Telegraph.co.uk (08/21/12) Dan Falk
The University of Reading recently organized a Turing test marathon as part of the centenary celebrations of Alan Turning's birth. The competition involved 30 judges chatting electronically with 25 hidden humans and five sophisticated chatbots, which are computer programs designed to imitate human intelligence and ability to converse. In total, about 150 separate conversations were held. The winning program, called Eugene, attempted to have the personality of a 13-year-old boy and was able to fool the judges 29.2 percent of the time, just below the 30 percent threshold for artificial intelligence (AI). However, language is not the only cognitive tool that human use. "Human intelligence has to do with the breadth of things that we can do," according to Carnegie Mellon University researcher Manuela Veloso. A machine's ability to act human is aided by the amount of information that it has access to. What the Turing test measures is a computer's ability to deceive humans, according to Oxford University professor Roger Penrose. However, the greatest progress made in the field of AI is often derived from its application to very specific tasks, such as the satellite navigation system in an automobile.
Kiss Your Unfeeling Computer Goodbye
EE Times (08/21/12) Junko Yoshida
Massachusetts Institute of Technology (MIT) professor Rosalind Picard is at the forefront of affective computing, which involves making machines function more intelligently. One such application is an iPhone app, Cardio, which detects the user's heart rate through changes in facial skin color as the user looks at the iPhone camera. Picard also is involved in breaking down basic building blocks of human perception and emotion and identifying key emotional triggers. Computer vision is one of the first fields helped by affective computing. Providing computers with algorithms that help decode human emotion and psychological clues could increase the machines’ ability to extract the most important information from their users. Success in this area could have major implications for computer vision applications ranging from toys and airport security to video surveillance systems and equipment used in hospital rooms, according to Berkeley Design Technology president Jeff Bier. Picard's research has been used by researchers studying autistic children. The MIT researchers taught caregivers how to deal with autistic people by looking for signs, instead of teaching autistic people how to understand other people. "As the algorithms [for computers to read emotions] get more complex, they require computing machines that can speed up pattern recognition," Picard says.
Texas Advanced Computing Center (08/16/12) Paromita Pain
The Texas Advanced Computing Center (TACC) recently hosted the 6th annual Summer Supercomputing Institute (SSI). The week-long institute introduces researchers to the role of supercomputing in 21st century science, teaches the basics of simulation, modeling, and data-driven science, and provides a hands-on experience with TACC's supercomputing resources.
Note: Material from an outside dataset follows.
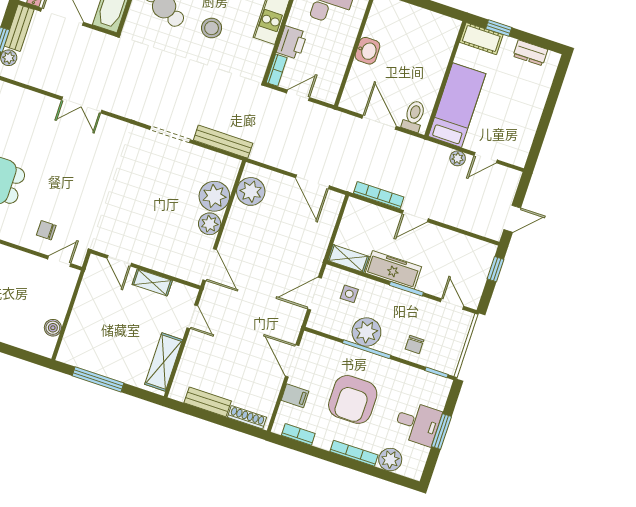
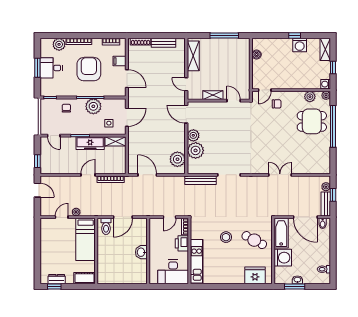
window: (499, 28) -> (54, 287), moved
door: (379, 122) -> (123, 217), hinge flipped
door: (512, 219) -> (37, 190), swing flipped

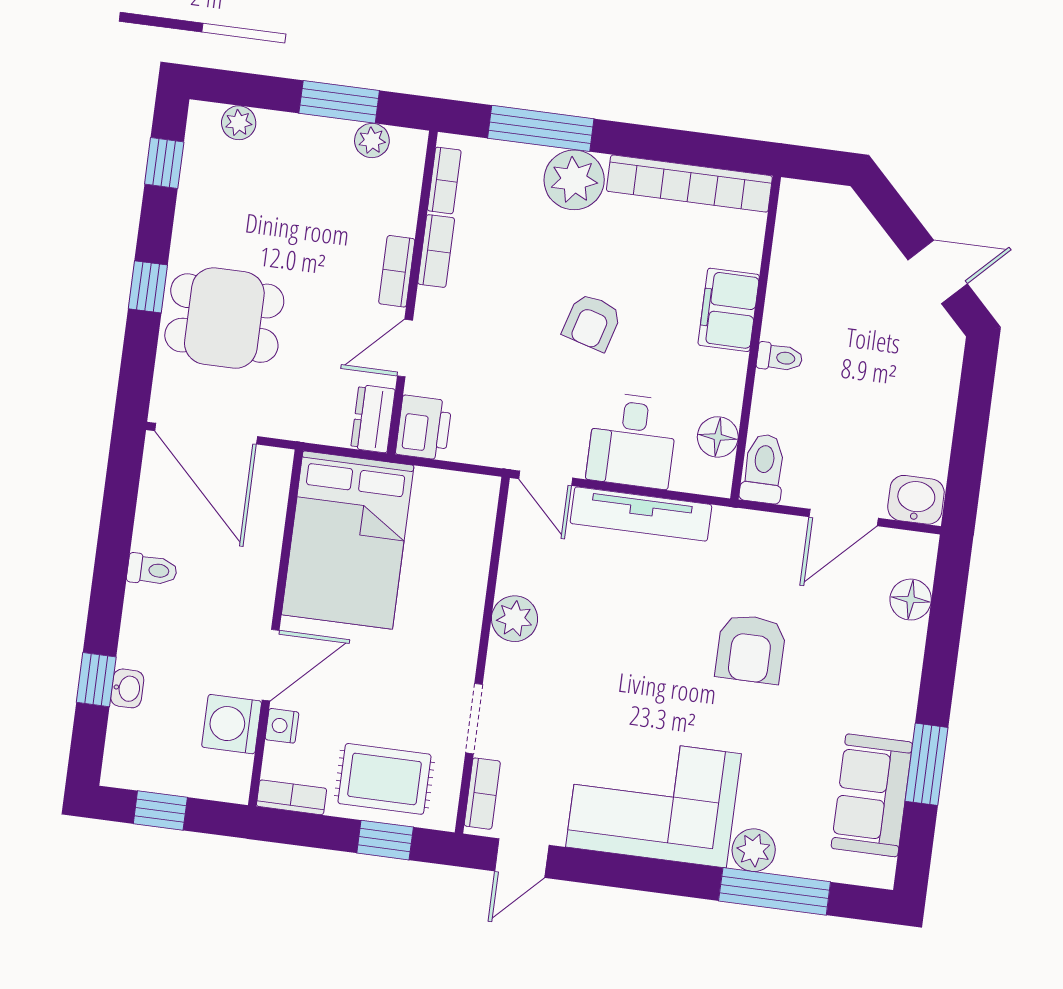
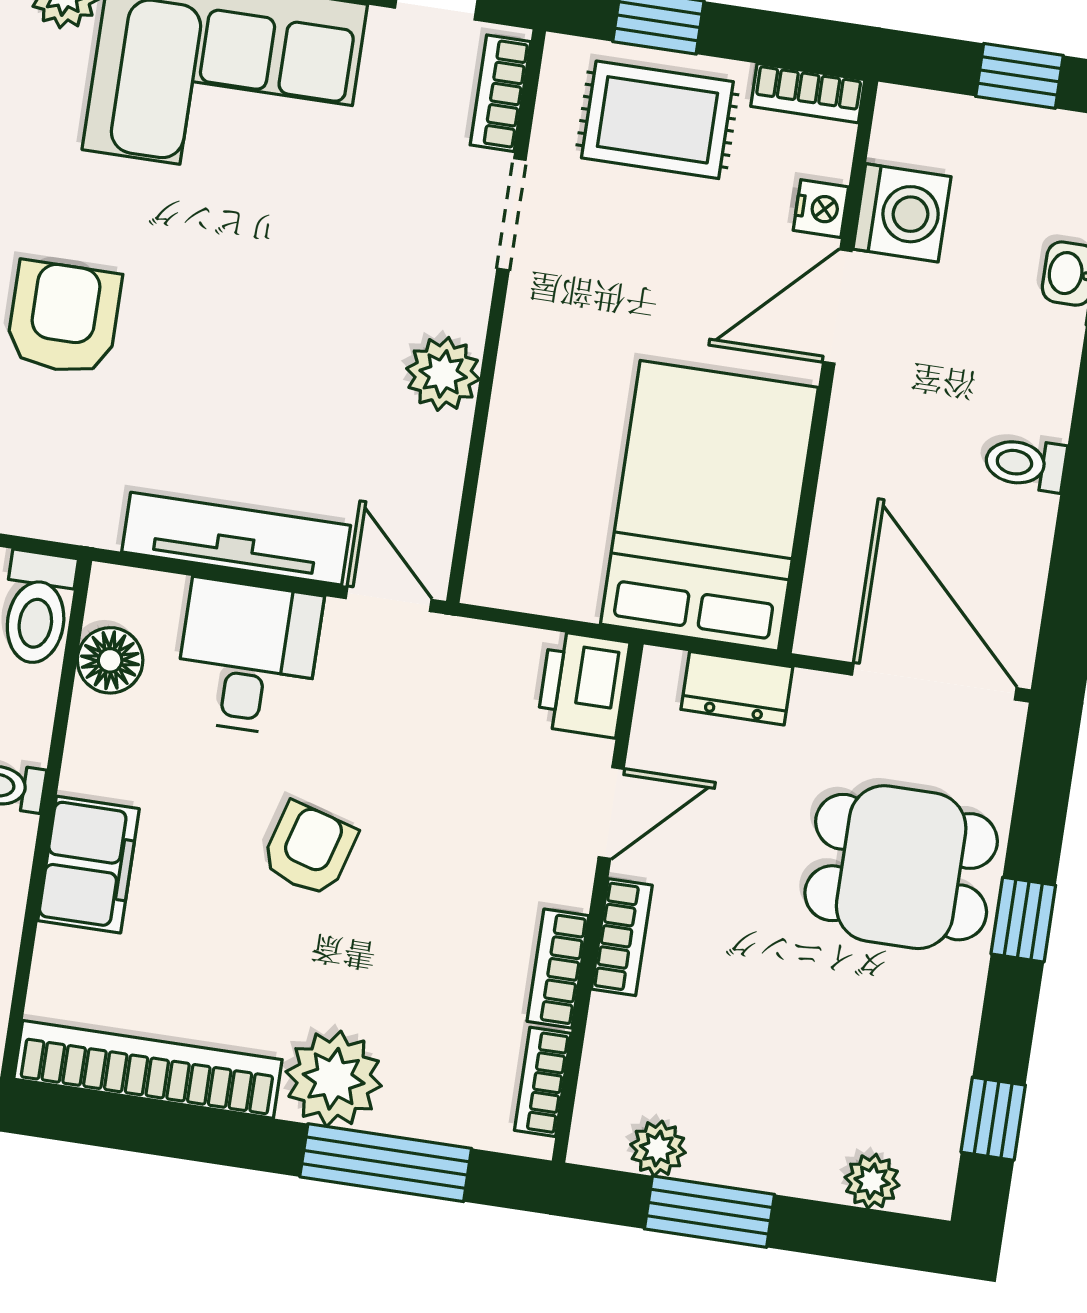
dresser: (373, 419) -> (737, 688), moved, turned 90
At the event, University of Texas at San Antonio researcher Almoutaz El Hassan discussed how he is developing rainfall-runoff modeling tools to help officials manage issues such as flood management and water conservation. El Hassan plans to use supercomputing to create models with more accurate abilities to predict runoff and to integrate visualization into the modeling process. "We wanted to create a training experience where diverse groups of people interested in supercomputing could learn from our instructors and from each other," says TACC's Chris Hempel. In addition to tutorials covering topics from graphics processing unit computing to application tuning, SSI participants were offered one-on-one consulting sessions with the TACC experts who also teach the short courses. "We believe in a hands-on approach where experts on TACC's high-end systems explain how these resources can be best incorporated to further the research efforts of the attendees," Hempel says.